Records for the exercise section start

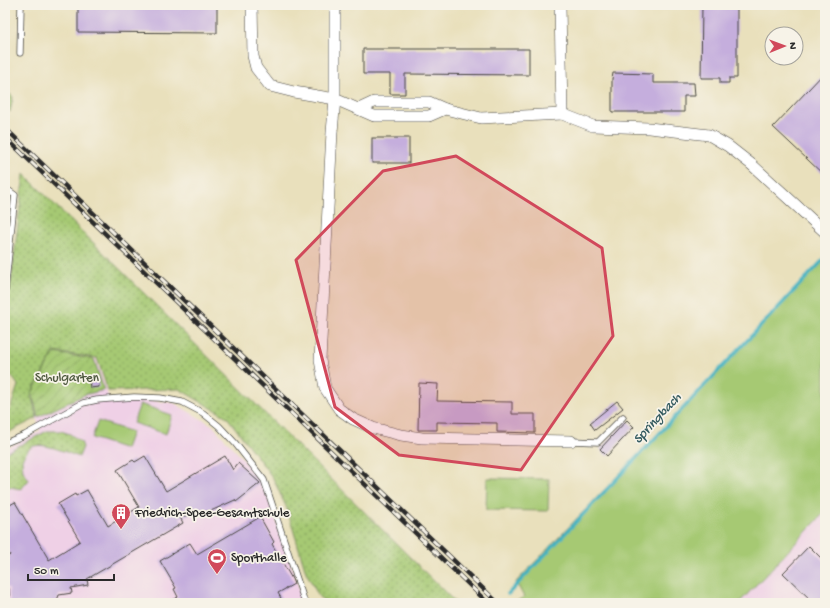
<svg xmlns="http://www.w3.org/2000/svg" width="830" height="608" viewBox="0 0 830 608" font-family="'Gochi Hand',sans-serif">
<defs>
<pattern id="grass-dots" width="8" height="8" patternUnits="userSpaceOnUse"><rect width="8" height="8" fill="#a6c973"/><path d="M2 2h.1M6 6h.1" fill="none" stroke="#87a35f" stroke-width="1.8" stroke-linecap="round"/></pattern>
<pattern id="garden-furrows" width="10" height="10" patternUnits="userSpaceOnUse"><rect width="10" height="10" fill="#a6c973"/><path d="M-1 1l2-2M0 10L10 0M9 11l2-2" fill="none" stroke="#87a35f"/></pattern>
</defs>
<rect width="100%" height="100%" fill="#f7f3e8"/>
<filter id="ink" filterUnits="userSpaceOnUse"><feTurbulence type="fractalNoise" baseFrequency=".025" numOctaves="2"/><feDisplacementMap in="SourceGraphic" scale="8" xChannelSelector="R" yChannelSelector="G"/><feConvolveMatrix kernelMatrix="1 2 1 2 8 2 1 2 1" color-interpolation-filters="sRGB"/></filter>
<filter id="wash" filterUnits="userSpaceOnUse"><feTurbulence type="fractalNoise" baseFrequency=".012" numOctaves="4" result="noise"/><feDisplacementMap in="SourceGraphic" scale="16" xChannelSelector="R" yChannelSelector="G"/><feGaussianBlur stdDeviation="0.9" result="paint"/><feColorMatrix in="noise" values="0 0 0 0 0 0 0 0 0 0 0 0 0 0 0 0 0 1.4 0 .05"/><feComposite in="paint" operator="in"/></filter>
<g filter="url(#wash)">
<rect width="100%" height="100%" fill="#e9e0bc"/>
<g fill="#efd0e6">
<polygon points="54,353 96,359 110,402 143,400 174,403 212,425 263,481 302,597 301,603 5,603 5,449 40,431 31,393"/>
<polygon points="825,512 825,603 739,603"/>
</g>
<g fill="url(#grass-dots)" stroke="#687a4f">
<polygon points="5,90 13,97 10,112 5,107"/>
<polygon points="24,174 456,603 328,603 319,597 306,572 287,509 273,478 227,417 179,389 108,391 97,358 54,352 31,394 37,418 5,434 5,415 10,410 18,385 5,367 5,331"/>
<polygon points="5,194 9,196 5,252"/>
<path d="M47,431h14l9,3 11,8 2,5 -4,10c-12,-4 -39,-17 -49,-9 -3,3 -6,8 -8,11l1,12 6,9 -8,9 -16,-3v-33z"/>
</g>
<g fill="#a6c973" stroke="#687a4f">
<polygon points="825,260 825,512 739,603 514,603 524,597 516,582"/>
<polygon points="140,404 172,415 166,434 133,423"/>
<polygon points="98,421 132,432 126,449 92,438"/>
<polygon points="487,478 549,479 548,511 486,510"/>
</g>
<polygon fill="url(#garden-furrows)" stroke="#687a4f" points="54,353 94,359 104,390 84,395 38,417 32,393"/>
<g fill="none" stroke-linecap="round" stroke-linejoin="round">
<polyline stroke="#45b3c2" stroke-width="3.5" points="508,594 825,258"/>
</g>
<g id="blocks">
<g fill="#c5aedd">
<polygon points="78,5 217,5 217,33 78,32"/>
<polygon points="702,5 737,5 737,78 729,78 729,83 720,83 720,78 701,78"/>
<polygon points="363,49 529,49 529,75 405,74 405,94 390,94 390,74 363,74"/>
<polygon points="825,72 825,176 773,127"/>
<polygon points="613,73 653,74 653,83 694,83 695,96 684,96 684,112 612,112 612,79"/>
<rect x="372" y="138" width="37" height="25"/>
<polygon points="98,378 99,387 90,388 89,379"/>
<polygon points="419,383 438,384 437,401 512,402 512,414 535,414 535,433 497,432 497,423 437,422 437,430 418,430"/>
<polygon points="617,401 623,408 595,430 590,423"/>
<polygon points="627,420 634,427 607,456 600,449"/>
<polygon points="145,456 166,491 225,456 233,470 238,463 260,483 236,502 235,500 213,510 180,517 183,523 87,579 88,585 71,588 72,593 59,595 56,603 10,603 9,588 5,587 5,560 10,555 5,547 5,508 15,502 49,560 80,541 58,504 75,494 76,496 87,490 108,526 139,507 117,470 133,460 135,462"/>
<polygon points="260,517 274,542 272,544 292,579 294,584 278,593 281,598 272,603 168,603 178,597 174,589 176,588 160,561 190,543 197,554"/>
<polygon points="809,546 825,562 825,603 814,603 783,573"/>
</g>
</g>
</g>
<g filter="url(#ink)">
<use href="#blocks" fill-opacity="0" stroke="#484641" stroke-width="1"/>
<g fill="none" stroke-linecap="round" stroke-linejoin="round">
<g stroke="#484641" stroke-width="7">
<g id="lane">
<polyline points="20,53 21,5"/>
<polyline points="5,188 15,195 5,290"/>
<polyline points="571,441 598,442 623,417"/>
<polyline points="5,443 25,435 83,403 97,400 134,397 160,398 182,402 203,413 219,426 235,443 264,480 305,603"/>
</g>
</g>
<g stroke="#484641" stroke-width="12">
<g id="street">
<polyline points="252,5 253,56 256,68 270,86 294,92 335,99 374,116 429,116 445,109 481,118 562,114"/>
<polyline points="335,5 335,99 332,132 320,360 325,388 339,409 353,419 373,428 401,435 422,438 571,441"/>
<polyline points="560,5 562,114 593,126 649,128 709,135 728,146 751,164 825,232"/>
<polyline points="359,109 374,102 429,102 445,109"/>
</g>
</g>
<use href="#lane" stroke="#fff" stroke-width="5.5"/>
<use href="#street" stroke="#fff" stroke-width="11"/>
<g stroke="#2b2b2b" stroke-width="4.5">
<g id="rail">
<polyline points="5,128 498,603"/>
<polyline points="5,137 488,603"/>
</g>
</g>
<use href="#rail" stroke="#f7f3e8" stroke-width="3" stroke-dasharray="9" stroke-linecap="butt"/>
</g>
</g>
<path fill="#d1495b" fill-opacity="0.2" stroke="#d1495b" stroke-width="3" stroke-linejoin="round" d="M456,156l146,92 11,88 -92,134 -122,-15 -64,-48 -39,-147 87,-89z"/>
<defs>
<g id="building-pin" transform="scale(1)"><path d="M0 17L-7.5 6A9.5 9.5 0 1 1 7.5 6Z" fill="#d1495b" stroke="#f7f3e8"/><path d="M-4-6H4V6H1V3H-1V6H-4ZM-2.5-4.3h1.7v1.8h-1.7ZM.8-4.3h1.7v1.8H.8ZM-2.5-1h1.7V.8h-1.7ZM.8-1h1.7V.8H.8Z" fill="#fff"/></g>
<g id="stadium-pin" transform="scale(1)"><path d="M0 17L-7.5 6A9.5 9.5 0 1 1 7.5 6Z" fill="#d1495b" stroke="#f7f3e8"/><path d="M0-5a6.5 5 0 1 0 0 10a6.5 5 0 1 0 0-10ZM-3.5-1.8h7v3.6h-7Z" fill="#fff"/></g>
</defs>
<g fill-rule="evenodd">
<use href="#building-pin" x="121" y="513"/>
<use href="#stadium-pin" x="217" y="558"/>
</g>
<g text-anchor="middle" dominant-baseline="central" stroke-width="3.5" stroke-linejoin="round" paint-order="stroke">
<g font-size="13" fill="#505a41" stroke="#f7f3e8">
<text x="67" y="378">Schulgarten</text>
</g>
<g font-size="13" fill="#2b2b2b" stroke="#f7f3e8" text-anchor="start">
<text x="135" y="513">Friedrich-Spee-Gesamtschule</text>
<text x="231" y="558">Sporthalle</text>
</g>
<g font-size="14" font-style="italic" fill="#345b60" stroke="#f7f3e8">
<text transform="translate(658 419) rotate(-47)">Springbach</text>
</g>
</g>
<rect width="830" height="608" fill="none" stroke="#f7f3e8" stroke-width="20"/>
<g transform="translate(784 46) rotate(89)"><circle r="19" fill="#f7f3e8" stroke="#a5a39c"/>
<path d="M0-3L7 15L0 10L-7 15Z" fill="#d1495b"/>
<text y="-6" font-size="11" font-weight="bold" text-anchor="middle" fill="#2b2b2b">N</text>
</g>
<path d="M28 574v6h86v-6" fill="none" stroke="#2b2b2b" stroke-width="2"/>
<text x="34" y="574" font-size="12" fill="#2b2b2b" stroke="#f7f3e8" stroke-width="3" paint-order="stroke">50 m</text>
</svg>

Records for the exercise section end

Activity: Where the word "feDisplacementMap" shows up in a line of the records above, count that line; then give the count by itself.

Exercise output: 2